Die Staatsanwaltschaft will in Kürze mitteilen, ob ihr Verdacht bezüglich des betrügerischen Umgangs mit Steuermitteln eine Anklage zur Folge haben werde. Der Fachanwalt für Wirtschaftsrecht, Robert Amsterdam, der seitens der türkischen Regierung als Experte zu den globalen Ermittlungen hinzugezogen wurde, erklärte auf einer Pressekonferenz am Montag, dass die Gülen-Anhänger versuchen würden, ihren Einfluss auf globaler Ebene auszuweiten und zu diesem Zwecke unter anderem internationale Journalisten anheuern würden.
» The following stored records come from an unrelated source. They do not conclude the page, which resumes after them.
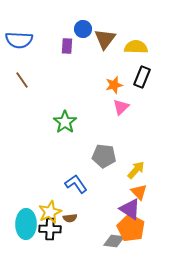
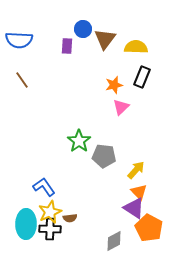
green star: moved 14 px right, 19 px down
blue L-shape: moved 32 px left, 3 px down
purple triangle: moved 4 px right, 1 px up
orange pentagon: moved 18 px right
gray diamond: rotated 35 degrees counterclockwise
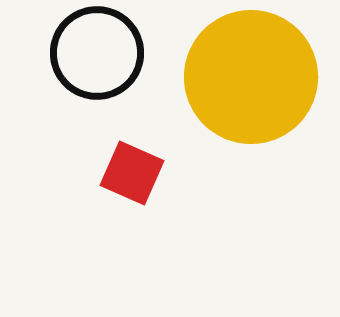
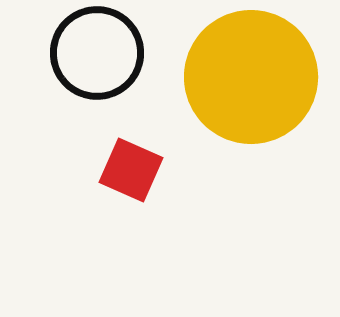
red square: moved 1 px left, 3 px up
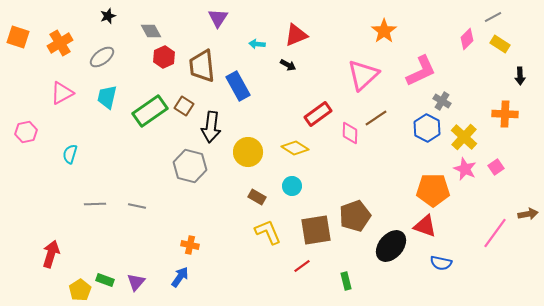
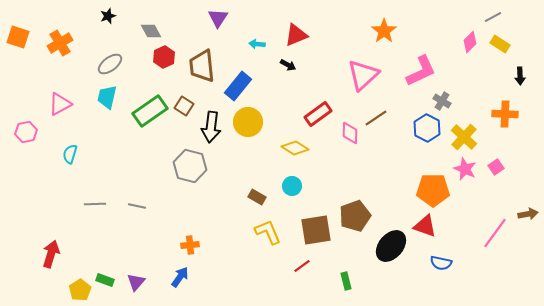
pink diamond at (467, 39): moved 3 px right, 3 px down
gray ellipse at (102, 57): moved 8 px right, 7 px down
blue rectangle at (238, 86): rotated 68 degrees clockwise
pink triangle at (62, 93): moved 2 px left, 11 px down
yellow circle at (248, 152): moved 30 px up
orange cross at (190, 245): rotated 18 degrees counterclockwise
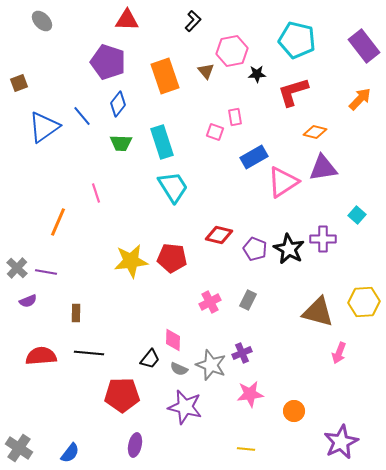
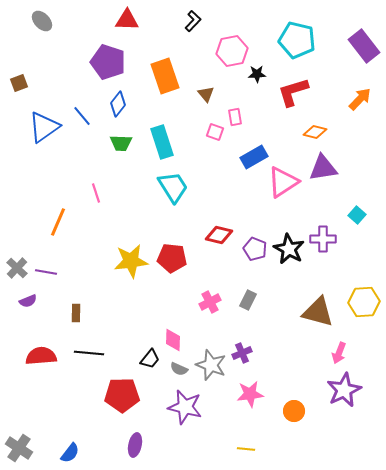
brown triangle at (206, 71): moved 23 px down
purple star at (341, 442): moved 3 px right, 52 px up
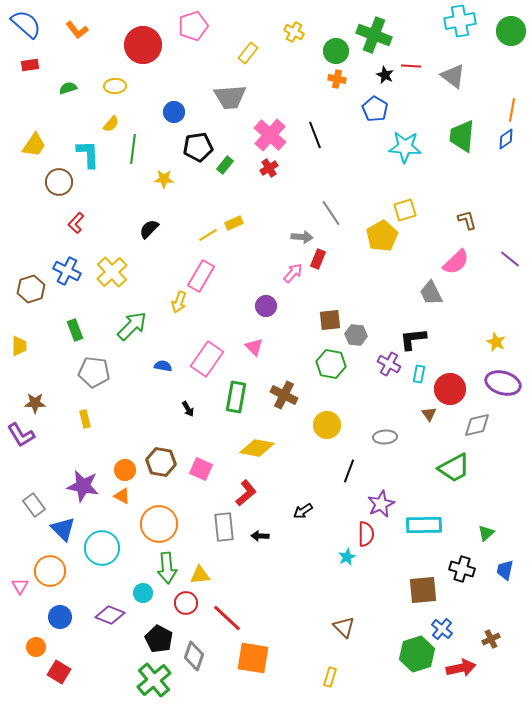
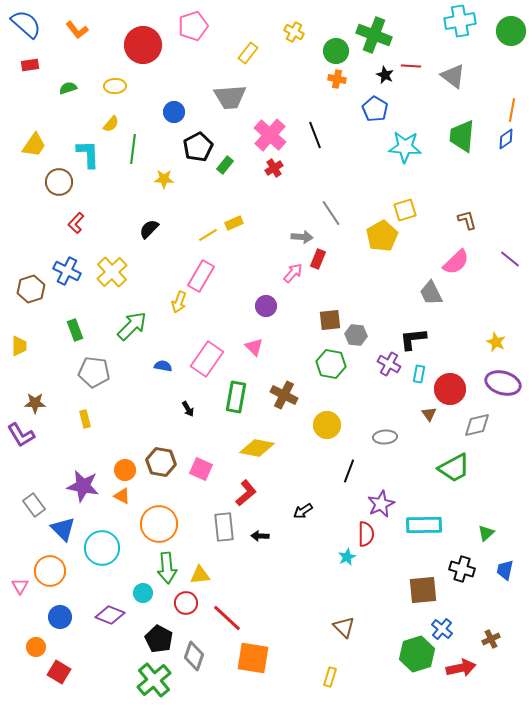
black pentagon at (198, 147): rotated 20 degrees counterclockwise
red cross at (269, 168): moved 5 px right
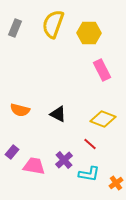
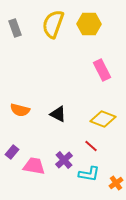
gray rectangle: rotated 42 degrees counterclockwise
yellow hexagon: moved 9 px up
red line: moved 1 px right, 2 px down
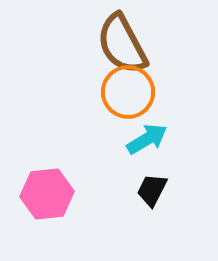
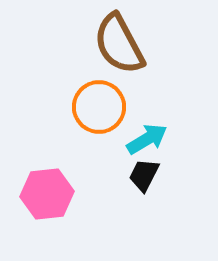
brown semicircle: moved 3 px left
orange circle: moved 29 px left, 15 px down
black trapezoid: moved 8 px left, 15 px up
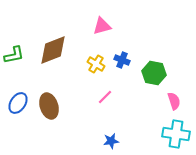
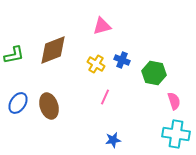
pink line: rotated 21 degrees counterclockwise
blue star: moved 2 px right, 1 px up
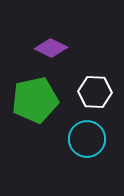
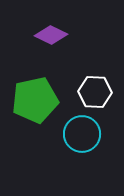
purple diamond: moved 13 px up
cyan circle: moved 5 px left, 5 px up
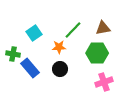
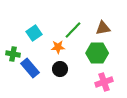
orange star: moved 1 px left
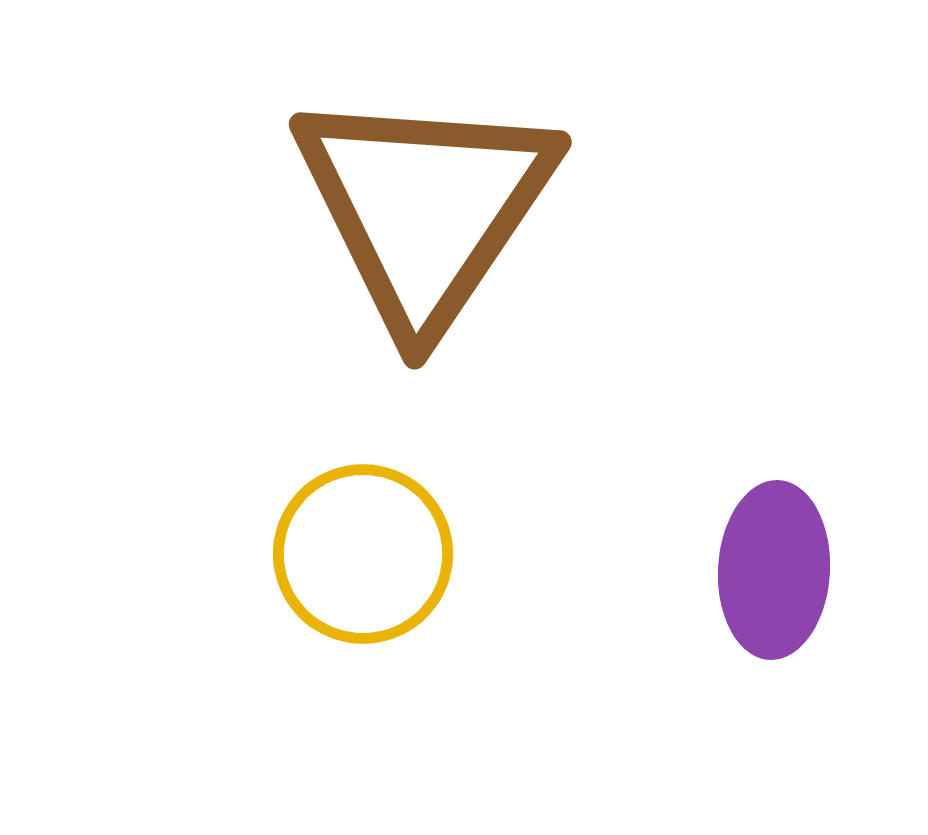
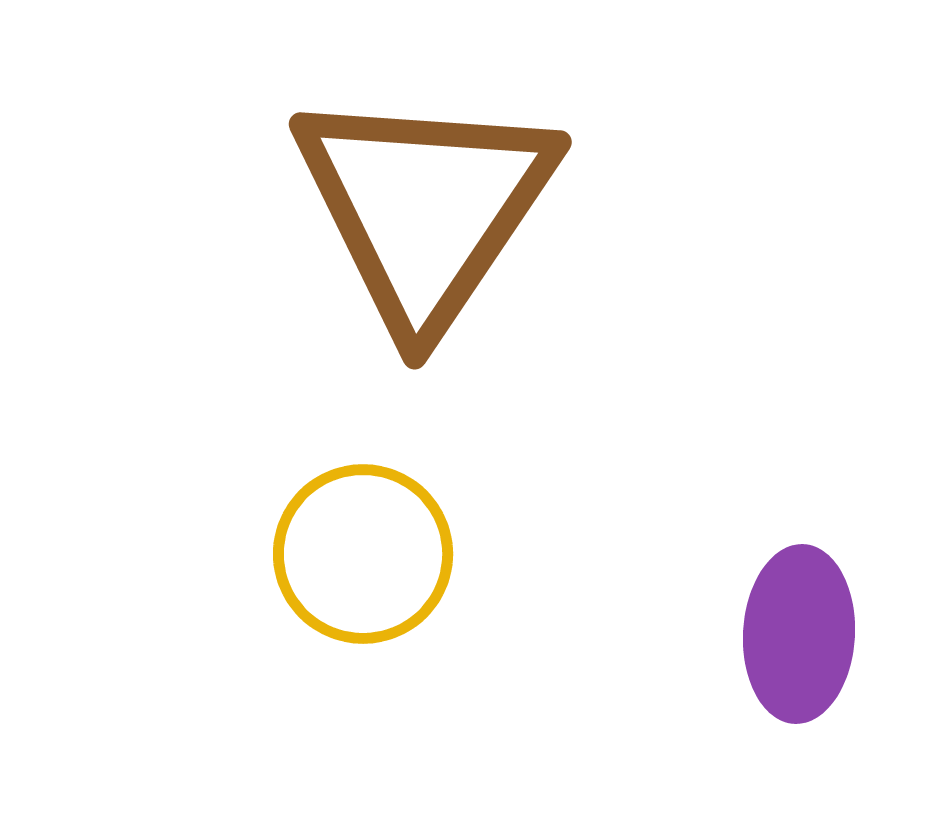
purple ellipse: moved 25 px right, 64 px down
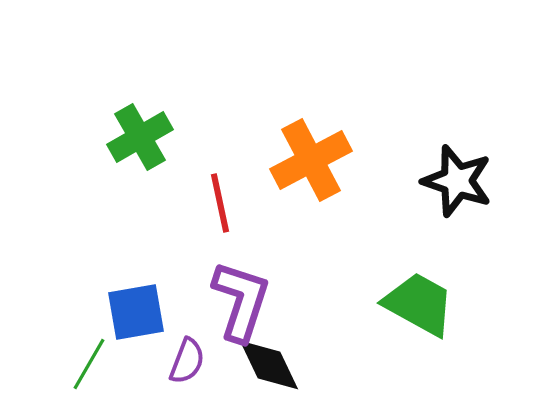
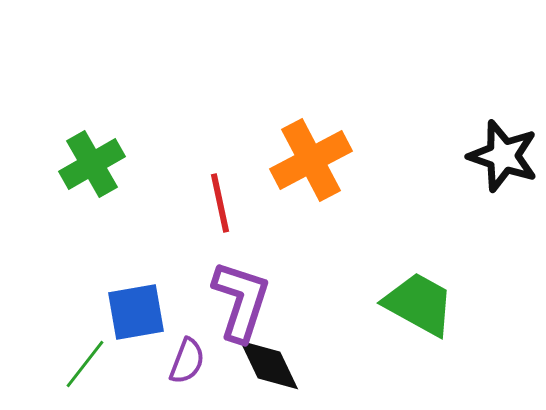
green cross: moved 48 px left, 27 px down
black star: moved 46 px right, 25 px up
green line: moved 4 px left; rotated 8 degrees clockwise
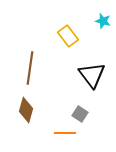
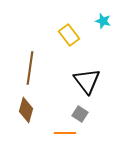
yellow rectangle: moved 1 px right, 1 px up
black triangle: moved 5 px left, 6 px down
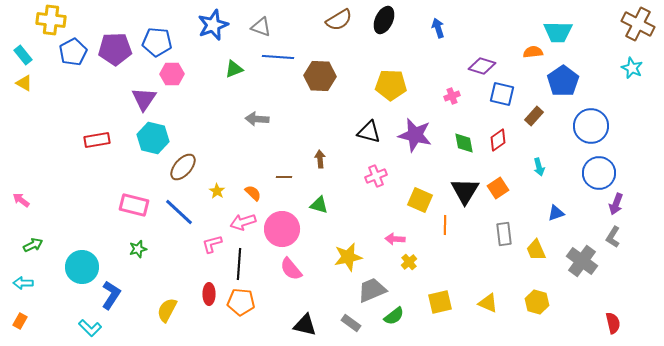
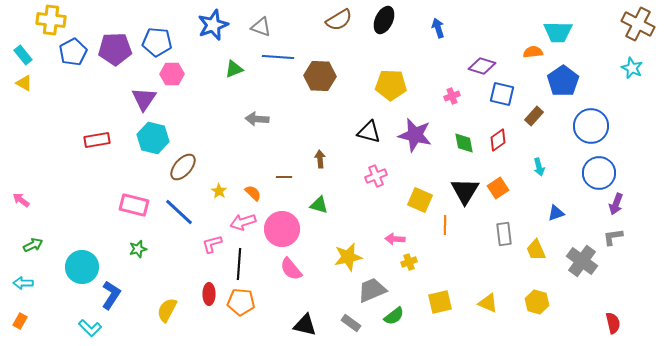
yellow star at (217, 191): moved 2 px right
gray L-shape at (613, 237): rotated 50 degrees clockwise
yellow cross at (409, 262): rotated 21 degrees clockwise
Es wäre erforderlich, auch auf internationaler Ebene die Strukturen und Geldflüsse des umstrittenen Netzwerks zu untersuchen. Amsterdam zufolge beziehe sich die Untersuchung in den USA weniger auf die Person Gülens selbst als auf die Organisation um ihn herum. Gülen-nahe Schulen würden alleine in den USA etwa 150 Millionen US-Dollar aus Steuermitteln erhalten. Auch flössen üppige Spendenmittel der Gülen-Bewegung an US-Kongressabgeordnete und Senatoren, um so den eigenen Einfluss in den USA zu steigern.
Unterdessen machte die FETÖ Amsterdam gegenüber ihr „Dialogverständnis“ deutlich, indem, wie der Jurist berichtete, aus deren Reihen Todesdrohungen ihm gegenüber ausgestoßen wurden. Außerdem mehrten sich in den gülenistischen Medien diffamierende Berichte über seine Person. Dabei wird offenbar auch vor dem Anschlagen antisemitischer Töne mit Blick auf die amerikanisch-jüdische Herkunft Robert Amsterdams nicht zurückgeschreckt.
So übte etwa İhsan Yılmaz in der bewegungseigenen „Zaman“ auf Twitter daran Kritik, dass der türkische Staat einen „jüdischen“ Anwalt bestellt habe. Gülenisten-Anwalt Sıddık Filiz twitterte: „Das Geld kommt von der Nation, während der Anwalt, den sie angeheuert haben, ein Jude ist […]“. Bereits im Jahre 2014 hatte das FBI in 19 Gülen-nahen Charterschulen in Ohio, Indiana und Illinois erstmals Razzien wegen des Verdachts von Verbrechen im Zusammenhang mit Ausschreibungen im Bildungswesen durchgeführt.